I'm so so grateful that my cousin and I have remained close over the years, and that we got to have such an amazing experience together. 

I'll be honest, the rest of the way down the trail, all I could think about was water. I was so thirsty, I just kept repeating the mantra, "Get to the water." There was a water refilling station about a mile away from our cabin, at the Vernal Falls footbridge, and we had a long way to go before we got there. (FYI, the recommendation is to have at least 1 gallon of water when hiking to Half Dome and at least 2 quarts when hiking to Nevada Falls.)


We ended up hiking for about nine hours and probably covered about 16 miles. 

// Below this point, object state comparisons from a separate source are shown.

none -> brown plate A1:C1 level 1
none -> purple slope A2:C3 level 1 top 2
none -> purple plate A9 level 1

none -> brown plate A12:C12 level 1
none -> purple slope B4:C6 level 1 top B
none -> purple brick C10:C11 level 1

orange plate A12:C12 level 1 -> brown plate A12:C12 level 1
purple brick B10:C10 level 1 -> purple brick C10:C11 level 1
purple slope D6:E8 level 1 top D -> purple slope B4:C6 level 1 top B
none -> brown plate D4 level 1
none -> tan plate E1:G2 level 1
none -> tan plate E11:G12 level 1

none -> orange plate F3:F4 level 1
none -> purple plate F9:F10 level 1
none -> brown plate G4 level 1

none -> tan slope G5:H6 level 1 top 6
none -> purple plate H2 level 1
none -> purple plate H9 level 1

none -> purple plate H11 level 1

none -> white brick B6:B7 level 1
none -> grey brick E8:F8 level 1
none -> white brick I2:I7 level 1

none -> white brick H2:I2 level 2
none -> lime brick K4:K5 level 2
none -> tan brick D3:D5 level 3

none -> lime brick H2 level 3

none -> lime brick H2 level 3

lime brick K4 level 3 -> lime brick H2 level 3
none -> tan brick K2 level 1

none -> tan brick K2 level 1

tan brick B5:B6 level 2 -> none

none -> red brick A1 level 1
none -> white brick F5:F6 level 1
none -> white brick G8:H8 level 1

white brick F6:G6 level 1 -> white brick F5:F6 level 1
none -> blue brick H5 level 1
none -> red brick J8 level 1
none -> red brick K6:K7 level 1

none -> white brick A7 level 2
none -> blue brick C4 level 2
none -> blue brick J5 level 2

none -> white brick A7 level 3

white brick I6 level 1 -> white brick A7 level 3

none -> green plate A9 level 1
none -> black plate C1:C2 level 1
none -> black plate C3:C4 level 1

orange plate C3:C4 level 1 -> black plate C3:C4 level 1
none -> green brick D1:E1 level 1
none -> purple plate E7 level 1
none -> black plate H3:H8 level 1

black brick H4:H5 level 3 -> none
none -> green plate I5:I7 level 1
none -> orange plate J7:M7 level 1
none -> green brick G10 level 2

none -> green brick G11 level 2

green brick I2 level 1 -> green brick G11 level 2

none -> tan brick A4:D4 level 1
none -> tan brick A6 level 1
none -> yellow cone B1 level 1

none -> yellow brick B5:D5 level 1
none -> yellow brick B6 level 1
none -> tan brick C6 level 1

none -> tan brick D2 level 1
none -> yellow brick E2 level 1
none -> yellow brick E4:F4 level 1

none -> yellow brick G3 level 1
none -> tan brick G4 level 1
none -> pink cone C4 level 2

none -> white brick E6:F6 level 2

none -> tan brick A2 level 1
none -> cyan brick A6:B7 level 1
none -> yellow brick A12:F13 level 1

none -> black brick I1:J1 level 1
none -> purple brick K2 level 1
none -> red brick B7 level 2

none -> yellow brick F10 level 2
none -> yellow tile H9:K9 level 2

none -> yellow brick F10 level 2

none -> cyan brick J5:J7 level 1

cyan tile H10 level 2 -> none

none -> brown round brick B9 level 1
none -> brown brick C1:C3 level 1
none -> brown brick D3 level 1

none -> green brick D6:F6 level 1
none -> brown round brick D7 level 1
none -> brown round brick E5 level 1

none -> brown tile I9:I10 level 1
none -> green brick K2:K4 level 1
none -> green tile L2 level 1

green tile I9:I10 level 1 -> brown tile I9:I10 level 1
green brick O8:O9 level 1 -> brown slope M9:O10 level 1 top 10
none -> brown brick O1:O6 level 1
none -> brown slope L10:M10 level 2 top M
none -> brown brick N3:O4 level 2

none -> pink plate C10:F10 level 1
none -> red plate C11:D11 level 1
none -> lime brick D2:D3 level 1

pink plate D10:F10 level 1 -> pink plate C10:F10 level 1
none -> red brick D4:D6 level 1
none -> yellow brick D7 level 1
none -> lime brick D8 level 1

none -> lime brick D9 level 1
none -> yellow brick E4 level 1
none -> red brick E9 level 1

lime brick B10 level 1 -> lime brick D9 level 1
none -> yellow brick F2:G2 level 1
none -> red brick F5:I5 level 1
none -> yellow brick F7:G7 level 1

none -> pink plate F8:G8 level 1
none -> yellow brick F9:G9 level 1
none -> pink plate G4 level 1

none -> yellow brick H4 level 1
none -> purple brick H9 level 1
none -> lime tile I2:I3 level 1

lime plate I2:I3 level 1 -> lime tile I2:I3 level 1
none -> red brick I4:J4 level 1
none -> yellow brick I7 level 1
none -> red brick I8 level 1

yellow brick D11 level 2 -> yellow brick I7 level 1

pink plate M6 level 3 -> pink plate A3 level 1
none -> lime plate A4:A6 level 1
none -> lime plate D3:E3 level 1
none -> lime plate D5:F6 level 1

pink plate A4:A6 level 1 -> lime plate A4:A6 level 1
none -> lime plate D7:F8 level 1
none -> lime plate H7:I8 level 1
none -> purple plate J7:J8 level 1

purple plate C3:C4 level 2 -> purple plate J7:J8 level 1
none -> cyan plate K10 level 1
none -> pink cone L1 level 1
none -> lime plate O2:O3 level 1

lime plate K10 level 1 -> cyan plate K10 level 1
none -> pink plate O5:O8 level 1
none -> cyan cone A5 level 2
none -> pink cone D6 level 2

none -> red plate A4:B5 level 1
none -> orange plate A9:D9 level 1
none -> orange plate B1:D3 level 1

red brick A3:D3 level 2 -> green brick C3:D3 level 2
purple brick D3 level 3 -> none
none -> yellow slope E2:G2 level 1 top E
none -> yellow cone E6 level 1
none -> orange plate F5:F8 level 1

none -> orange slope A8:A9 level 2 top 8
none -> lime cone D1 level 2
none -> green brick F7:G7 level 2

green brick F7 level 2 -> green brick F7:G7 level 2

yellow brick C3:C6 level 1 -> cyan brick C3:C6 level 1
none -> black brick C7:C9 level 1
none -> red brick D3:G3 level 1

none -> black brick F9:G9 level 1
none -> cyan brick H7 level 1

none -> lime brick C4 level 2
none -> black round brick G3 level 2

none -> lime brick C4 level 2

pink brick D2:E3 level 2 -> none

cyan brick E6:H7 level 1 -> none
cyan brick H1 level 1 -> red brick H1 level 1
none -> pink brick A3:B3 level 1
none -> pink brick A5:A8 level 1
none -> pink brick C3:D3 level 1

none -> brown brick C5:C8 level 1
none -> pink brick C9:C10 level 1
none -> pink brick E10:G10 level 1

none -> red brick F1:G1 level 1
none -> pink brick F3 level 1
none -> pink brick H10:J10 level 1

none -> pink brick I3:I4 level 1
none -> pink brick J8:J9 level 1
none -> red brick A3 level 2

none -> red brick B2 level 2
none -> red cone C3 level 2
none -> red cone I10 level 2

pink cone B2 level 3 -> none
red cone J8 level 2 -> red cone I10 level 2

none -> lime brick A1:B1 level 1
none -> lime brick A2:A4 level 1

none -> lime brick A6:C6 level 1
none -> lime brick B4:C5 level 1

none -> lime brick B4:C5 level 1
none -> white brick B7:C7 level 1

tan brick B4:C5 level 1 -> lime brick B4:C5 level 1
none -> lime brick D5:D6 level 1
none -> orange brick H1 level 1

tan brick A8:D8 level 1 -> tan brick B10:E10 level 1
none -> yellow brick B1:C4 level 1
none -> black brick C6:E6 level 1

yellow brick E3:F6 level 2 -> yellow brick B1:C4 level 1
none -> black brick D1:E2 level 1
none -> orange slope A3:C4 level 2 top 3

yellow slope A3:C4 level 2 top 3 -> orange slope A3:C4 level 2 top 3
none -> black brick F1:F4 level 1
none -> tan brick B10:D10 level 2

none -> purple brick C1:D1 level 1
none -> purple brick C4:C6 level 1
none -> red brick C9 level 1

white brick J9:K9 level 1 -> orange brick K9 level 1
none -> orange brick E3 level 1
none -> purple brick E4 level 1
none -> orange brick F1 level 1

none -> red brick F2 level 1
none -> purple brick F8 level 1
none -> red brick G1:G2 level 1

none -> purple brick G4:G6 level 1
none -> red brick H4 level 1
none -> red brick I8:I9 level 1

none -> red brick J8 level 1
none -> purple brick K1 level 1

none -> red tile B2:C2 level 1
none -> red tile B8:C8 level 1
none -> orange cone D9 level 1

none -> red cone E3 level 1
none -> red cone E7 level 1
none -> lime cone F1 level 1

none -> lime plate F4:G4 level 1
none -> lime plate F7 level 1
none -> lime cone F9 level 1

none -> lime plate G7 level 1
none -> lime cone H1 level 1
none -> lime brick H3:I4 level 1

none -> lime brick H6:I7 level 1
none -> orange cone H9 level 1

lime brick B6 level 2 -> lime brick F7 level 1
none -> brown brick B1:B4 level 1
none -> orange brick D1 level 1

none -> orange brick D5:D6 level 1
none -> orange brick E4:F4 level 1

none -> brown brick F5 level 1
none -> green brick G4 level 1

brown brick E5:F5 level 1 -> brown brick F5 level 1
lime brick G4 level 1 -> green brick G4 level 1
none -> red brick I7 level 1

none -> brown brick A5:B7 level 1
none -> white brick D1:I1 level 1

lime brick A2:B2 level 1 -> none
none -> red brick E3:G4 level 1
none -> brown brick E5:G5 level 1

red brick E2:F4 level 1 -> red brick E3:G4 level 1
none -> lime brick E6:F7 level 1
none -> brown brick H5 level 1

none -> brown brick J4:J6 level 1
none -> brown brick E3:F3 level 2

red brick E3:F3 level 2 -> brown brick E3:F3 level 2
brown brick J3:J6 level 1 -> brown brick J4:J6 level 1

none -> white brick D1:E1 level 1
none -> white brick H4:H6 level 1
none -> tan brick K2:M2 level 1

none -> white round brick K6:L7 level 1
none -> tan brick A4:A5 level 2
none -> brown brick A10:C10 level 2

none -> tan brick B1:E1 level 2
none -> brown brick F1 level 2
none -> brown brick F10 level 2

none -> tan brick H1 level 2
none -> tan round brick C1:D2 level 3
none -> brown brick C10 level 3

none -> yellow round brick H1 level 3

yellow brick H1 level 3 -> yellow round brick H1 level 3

Looking back, I wish I would have done more research. I probably wouldn't have attempted that hike if I would have known more about it just because I'm not accustomed to high altitudes or distance hiking in mountains (I live in Nebraska). We did train for this trip by walking on trails and climbing stairs, but there's nothing we could do to prepare for altitude. We also didn't bring our camping water filter because we didn't think we would need it, but it would have been helpful.

However, hiking to the top of Nevada Falls was totally doable, and worth the gorgeous views. I highly recommend that hike. 

When we got back to Half Dome Village, I went to the outdoor store and bought a 3 liter Camelbak hydration reservoir for my backpack for our hikes the following day.

Sentinel Dome Trail

Distance: 2.2 miles

Difficulty: Moderate


After our strenuous hike the day before, we decided to spend our second day in Yosemite doing shorter hikes. Sentinel Dome was a perfect short hike that rewarded us with amazing views. 



At the top of Sentinel Dome, you get a 360° panorama view of the park, which is pretty incredible. We were also able to get a good look at El Capitan from here. 


El Capitan up close and personal.


Viewpoints:

Tunnel View

Tunnel View is a tunnel that is carved into a mountain. When you exit the tunnel, you get this magical view of Yosemite Valley with Half Dome in the background. You can park your car and take your time here. 


This was our first stop in the morning, and we got a gorgeous view of the sun rising over the valley.

Glacier Point

Glacier Point is an overlook with a view of Yosemite Valley, Half Dome, Yosemite Falls, and Yosemite’s high country. 


It's absolutely gorgeous. We drove there first thing in the morning, and it was stunning.


Since we were there so early in the morning, there weren't many other tourists there. 


We really took our time here and enjoyed the views. Perfect opportunity for a Half Dome selfie.


Seriously.


The fiancé really likes to test the limits when we're in the mountains. This makes my heart race and has me panicking. 

Bridalveil Fall Trail

This was an easy half-mile trail to the base of Bridalveil Falls. We wanted to go here because it's said that newlyweds who breath in the mist of Bridalveil Falls get a blessing for the marriage. Even though we're not married yet, we figured it would still work. 

There were so many tourists in this area that it was difficult to spend a lot of time here. 

Lower Yosemite Fall Trail

Since Yosemite Falls were so close to our hotel, we walked to the lower falls. Yosemite Falls is one of the tallest waterfalls in the world, and it's absolutely gorgeous.  

This area was also heavily populated with tourists. 


Still smiling after two days of hiking! 


At the end of the trip, all of us decided that we want to go back. The fiancé and Avery really want to go back and climb to the top of Half Dome. I'd be OK going back and exploring some different trails. 

Have you been to Yosemite National Park? What was your favorite thing to do? Share in the comments!